What should be the power rating of a solar-electric array if I wish to use a 1 kW load all day?
Arvind Agarwal • via homepower.com
It’s important to be realistic about the load. Unless this is a remote telecommunications site or something similar, it’s doubtful that you have a 1-kilowatt load that’s always running. Most loads vary by the time of day and other factors.
The first step in sizing a solar-electric system is to do a load analysis. In an on-grid situation, this can come from your utility bill. Look for the average kilowatt-hour (kWh) usage per billing period.

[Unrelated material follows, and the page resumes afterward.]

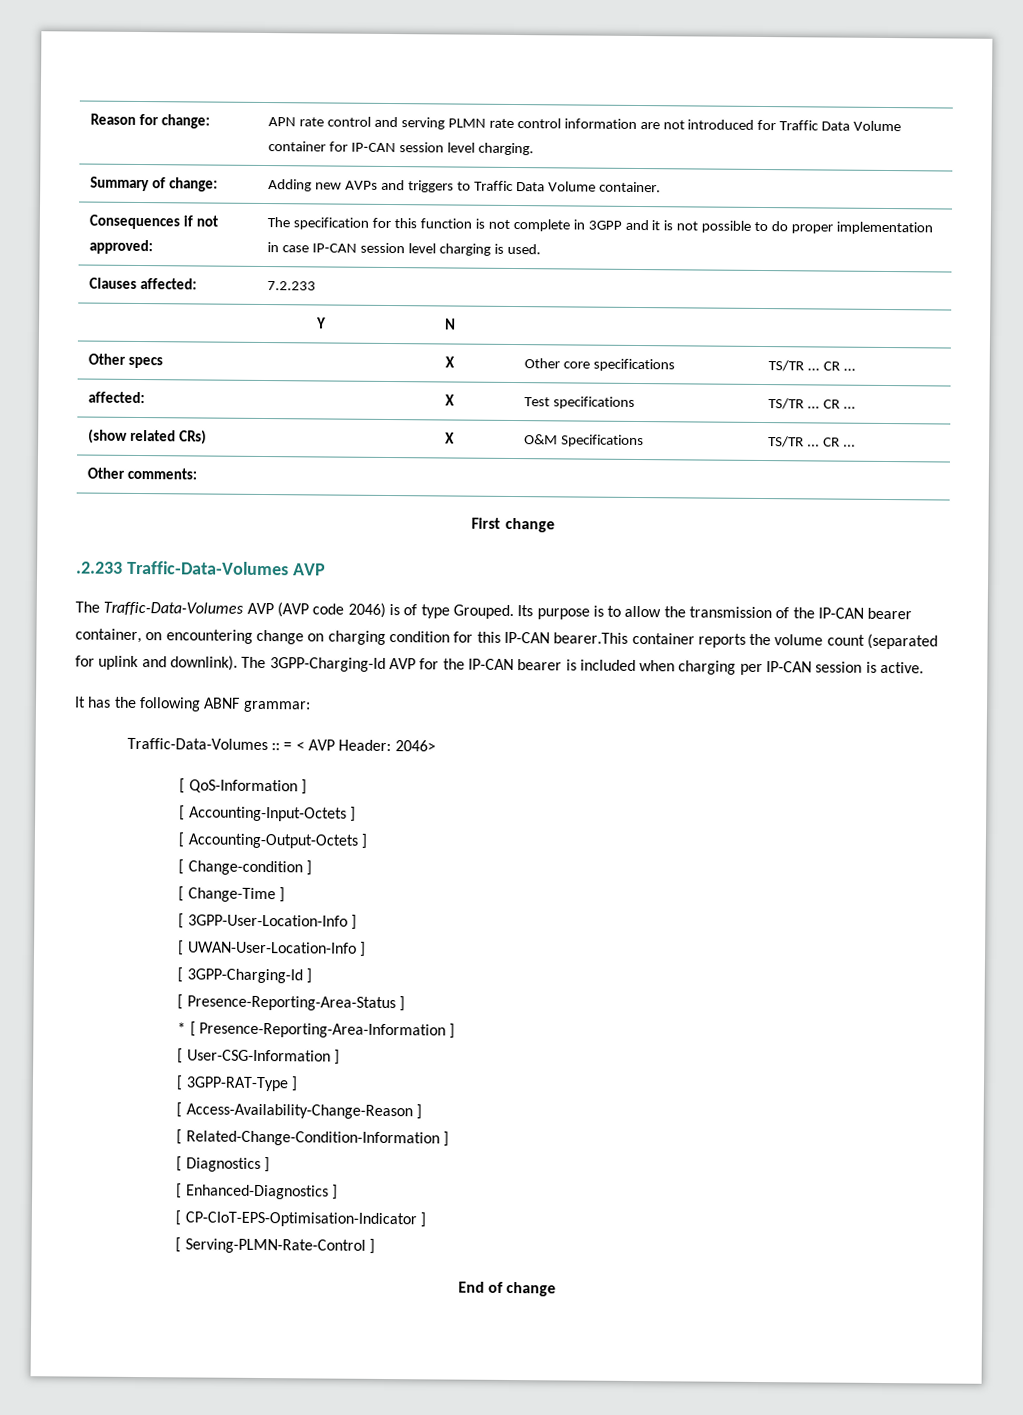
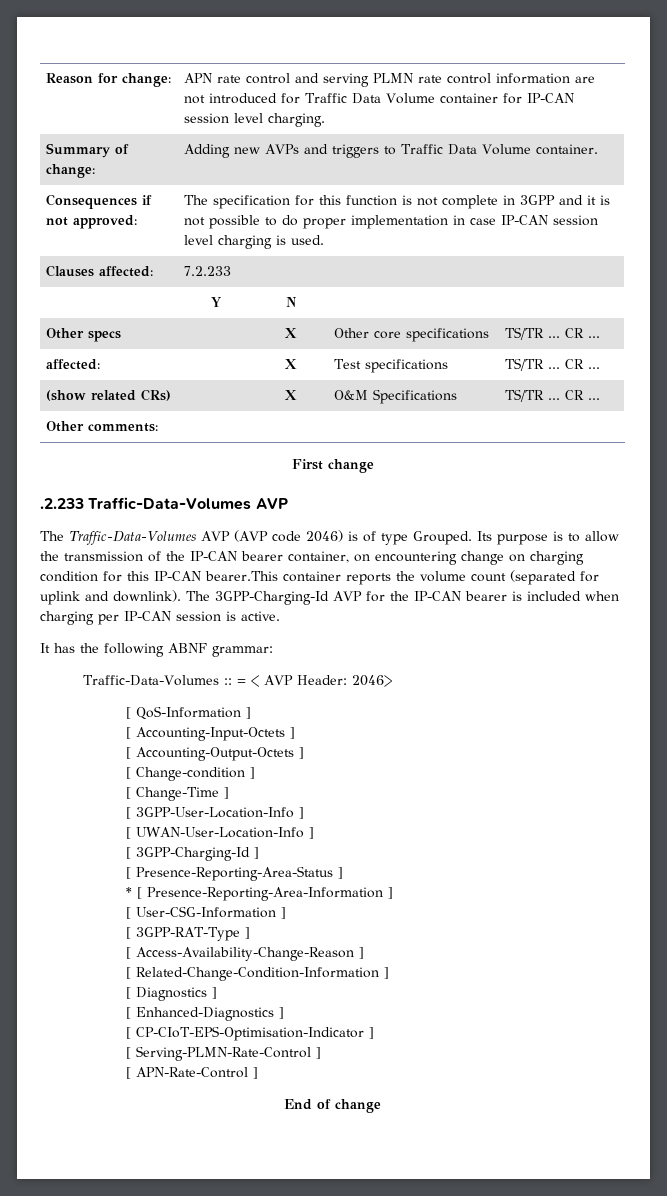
(375, 1246) none -> [125,1067,258,1079] // [ APN-Rate-Control ]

If you don’t have a useful utility billing to work with, you either need to measure the loads, or do some estimating. For multiple loads in the system, I recommend a detailed spreadsheet or list showing each load with its watts and predicted hours of use. A watt meter can determine an appliance’s true power consumption. With this information, you can calculate the watt-hour energy usage of each device, and add them up to get a daily kWh number.
Next, determine the solar energy available at your site. Find the “daily peak sun-hours” number for your area. It’s generally easy to find this number via print and online resources (see homepower.com/121.14b). Peak sun-hours refers to the solar energy available. It’s based on your local weather, but doesn’t take into account the specifics of your individual site, such as shading from trees or buildings. If you intend to supply this load with an off-grid PV system year-round, you will need to choose the worst case for sun-hours, which is usually in the winter.
Once you have the sun-hours figure, you may need to modify it because of shading at the installation site. You can quantify the shading with a tool such as the Solar Pathfinder and then factor it into your calculations.
Next, you need to derate the solar-electric module’s STC power rating to reflect what it will actually produce. PV module specifications are from unrealistic laboratory conditions (at 1,000 watts per square meter at a 25°C cell temperature). In the real world, they don’t see these conditions very often—especially that low of a temperature. When modules get hot, their voltage drops and performance suffers. So it’s necessary to apply a derate factor, which is in the general range of 0.60 for off-grid battery-based systems and 0.75 for grid-tied batteryless systems.
A 1 kW continuous load would require 24 kilowatt-hours per day (1 kW × 24 hours). If your location has 4 peak sun-hours, 15% shading, and you want a batteryless grid-tied system, the numbers might look something like this:
24 kWh per day ÷ 4 peak sun-hours per day ÷ 0.85 shading ÷ 0.75 derate = 9.4 kW PV array.
Or, if you want to start with a specific capacity of PV array, you can work the formula the other way. Working the calculations from PV capacity to load, you might see:
9.4 kW PV array × 4 peak sun-hours × 0.85 shading × 0.75 derate = 24 kWh per day
Taking into account all of the factors—and they will be different in each case—will help you get realistic information about what a solar-electric array will do at your site.
Ian Woofenden • Home Power senior editor